Crude oil futures traded higher on Monday morning after the US President, Donald Trump, imposed tariffs on Canada, Mexico and China, which will come into effect on February 4.

At 9.56 am on Monday, April Brent oil futures were at $76.25, up by 0.77 per cent, and March crude oil futures on WTI (West Texas Intermediate) were at $73.84, up by 1.81 per cent.

February crude oil futures were trading at ₹6447 on Multi Commodity Exchange (MCX) during the initial hour of trading on Monday against the previous close of ₹6350, up by 1.53 per cent, and March futures were trading at ₹6397 against the previous close of ₹6304, up by 1.48 per cent.

In three executive orders on Saturday, Trump imposed 25 per cent tariffs on imports from Canada and Mexico, and 10 per cent on imports from China. These tariffs will come into effect on February 4. However, he imposed 10 per cent tariff on energy imports from Canada, and 25 per cent on energy imports from Mexico.

In reply to these tariffs, Canada and Mexico said they would impose similar tariffs on imports from the US. China said it will approach the World Trade Organisation.

In their Commodities Feed for Monday, Warren Patterson, Head of Commodities Strategy of ING Think, and Ewa Manthey, Commodities Strategist, said Canada is a key supplier of crude oil to the US, with the US importing around 4 million barrels a day from Canada (61 per cent of total imports).

This crude oil is a heavier crude, which many US refineries are configured to run on, particularly in the Mid-West. Given the importance of Canadian oil to the US, it is not surprising to see that WTI is trading stronger on Monday morning, they said.

In theory, tariffs mean higher feedstock prices for US refiners (which will ultimately be passed onto consumers). However, the full cost of the tariff is unlikely to be picked up by US refiners/consumers.

Stating that 97 per cent of Canadian oil exports went to the US in 2023, they said: “Given that Canada has very few alternatives for where to export its crude oil, we are likely to see West Canada Select prices fall, which will see its differential to WTI widen. If Canada had a more sizeable export infrastructure allowing it to export to other external markets, Canadian oil producers would feel less pain from these tariffs.”

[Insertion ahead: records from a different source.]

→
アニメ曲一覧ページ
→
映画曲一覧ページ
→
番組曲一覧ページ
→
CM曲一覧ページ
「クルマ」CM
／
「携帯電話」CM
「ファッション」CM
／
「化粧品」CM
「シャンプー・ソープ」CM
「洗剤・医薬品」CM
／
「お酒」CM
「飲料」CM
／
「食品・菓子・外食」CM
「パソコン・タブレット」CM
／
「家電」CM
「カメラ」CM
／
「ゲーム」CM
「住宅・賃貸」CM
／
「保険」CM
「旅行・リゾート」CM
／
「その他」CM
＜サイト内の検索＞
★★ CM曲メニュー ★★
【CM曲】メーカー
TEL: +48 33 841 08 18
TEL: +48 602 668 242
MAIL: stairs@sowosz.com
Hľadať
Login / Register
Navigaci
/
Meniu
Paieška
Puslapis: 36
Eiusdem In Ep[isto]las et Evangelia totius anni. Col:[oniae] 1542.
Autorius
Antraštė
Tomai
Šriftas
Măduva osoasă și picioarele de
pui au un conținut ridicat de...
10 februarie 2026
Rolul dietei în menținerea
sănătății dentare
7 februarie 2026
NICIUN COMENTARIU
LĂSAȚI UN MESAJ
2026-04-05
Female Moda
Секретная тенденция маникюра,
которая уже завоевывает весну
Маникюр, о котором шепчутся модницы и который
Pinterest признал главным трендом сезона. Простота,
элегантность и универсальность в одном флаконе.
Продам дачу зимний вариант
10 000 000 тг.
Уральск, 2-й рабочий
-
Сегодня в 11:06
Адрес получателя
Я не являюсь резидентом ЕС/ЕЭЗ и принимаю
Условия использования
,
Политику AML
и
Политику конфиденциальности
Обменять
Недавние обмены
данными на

There is 890,000 barrels a day of pipeline capacity (Trans Mountain pipeline) from Alberta to the West Coast of Canada, allowing Canadian crude to be exported to other markets, they said, adding: “We are likely to see more of this pipeline capacity used once tariffs are imposed. However, supply from Alberta still far exceeds the capacity of this pipeline, so we will continue to see the bulk of Canadian crude going to the US.”

Ultimately, given that Canadian producers have fewer alternatives than US refiners, means Canadian oil producers are likely to feel relatively more pain from these tariffs, they said in the Commodities Feed.

More broadly, an escalation in trade tensions is not supportive for risk assets with it souring sentiment and raising concerns over the impact it could have on global growth, which means the strength in crude oil prices may be short-lived. The strength in the US dollar will also likely provide some headwinds not just for oil but the broader commodities complex, they added.

February natural gas futures were trading at ₹290.20 on MCX during the initial hour of trading on Monday against the previous close of ₹267.30, up by 8.57 per cent.

On the National Commodities and Derivatives Exchange (NCDEX), February kapas contracts were trading at ₹1464 in the initial hour of trading on Monday against the previous close of ₹1408, up by 3.98 per cent.

February castorseed futures were trading at ₹6387 on NCDEX in the initial hour of trading on Monday against the previous close of ₹6360, up by 0.42 per cent.